My experience with power commanders, as limited as it's been so far, indicates that if you get things set up reasonably close the bike will run fine. This is assuming just a stage one upgrade. V&H didn't even have a map for my air filter OR pipes! Yet I got it dialed in with minimal outside help. All bets are off if you start fooling with cams, pistons and so on. But guys who are that deep inside the engine are probably experts at tuning... or maybe not? So you could be 100% about needing a professional tuner on an engine that's gone to stage two. When I upgrade my cam chest I may have more to say on that subject after I learn more.

When I did my stage one I resisted all urges to run the autotune on the advice of V&H support. However, every person with a youtune channel bloviates about how great autotune is. I've researched this topic extensively and my take is that support is right. Leave autotune alone. If the engine isn't running right it's probably not the tune. I'll qualify that a bit by saying I would be much more confident about the above statement if wide band O2 sensors are in play. So far no problems with my narrow band O2 sensors but I am not doing anything extreme on my engine. For a stage two upgrade I'm thinking having wide band O2 sensors is a must.

Assuming a stock top end and cam, once you get the long term fuel trims set to a reasonable value the ECU will take care of the fine tuning. The stock ECU is a very busy little fellow and the more I read about what's going on inside that little black box the more I understand what's happening under the covers. So far, any performance issue I've had since installing a power commander had zip to do with the tune. It was the result of something needing to be cleaned or serviced.

I'll just add that I am far from an expert in this area if it isn't already obvious. Still learning and it's actually turning into a fascinating and complicated topic.

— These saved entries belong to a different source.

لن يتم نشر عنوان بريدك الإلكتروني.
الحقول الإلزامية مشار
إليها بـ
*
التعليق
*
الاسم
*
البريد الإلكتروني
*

As to professional tuners: I'm incredibly cheap, right? I don't have $1,000 to hand to a dealership or some arrogant tuner so that he can burn up a tank of gas for 8 hours while he diddles with cell settings. But the map, while static, is not what's controlling the tune. The ECU is. The fact is, unless you have done MAJOR performance work on an engine and are competing with a bunch of guys who are also milking every last HP out of their mills, doing a professional tune is mostly a waste of money done mostly for bragging rights. Personally, I could care less what my HP/torque numbers look like. So long as my bike has a lot of giddyup, I'm a happy guy.

I see lots of youtube videos posted by guys who think they know more than they really do trying to troubleshoot tuning issues. They typically slam in a bunch of parts and cross their fingers. Swap til you drop is not my idea of troubleshooting. And blaming the ECU more because they have no idea how the ECU works.

Again, I am far from an expert here and this is my first time getting deep into tuning a FI engine. Bike runs pretty well now and better than it did bone stock. I did have some problems, mostly in the idle circuit which I carefully and meticulously troubleshot and ultimately fixed. Had I gone to a tuner, he most likely would NOT have fixed any of my problems because all he's focused on are the map cells. And my bank account would be a grand lighter. Of course your mileage may vary so I'm eager to hear about the experiences of other knowledgeable folks on here. I'm here more to learn rather than talk but I also want to give back to this community by sharing what little I know with others.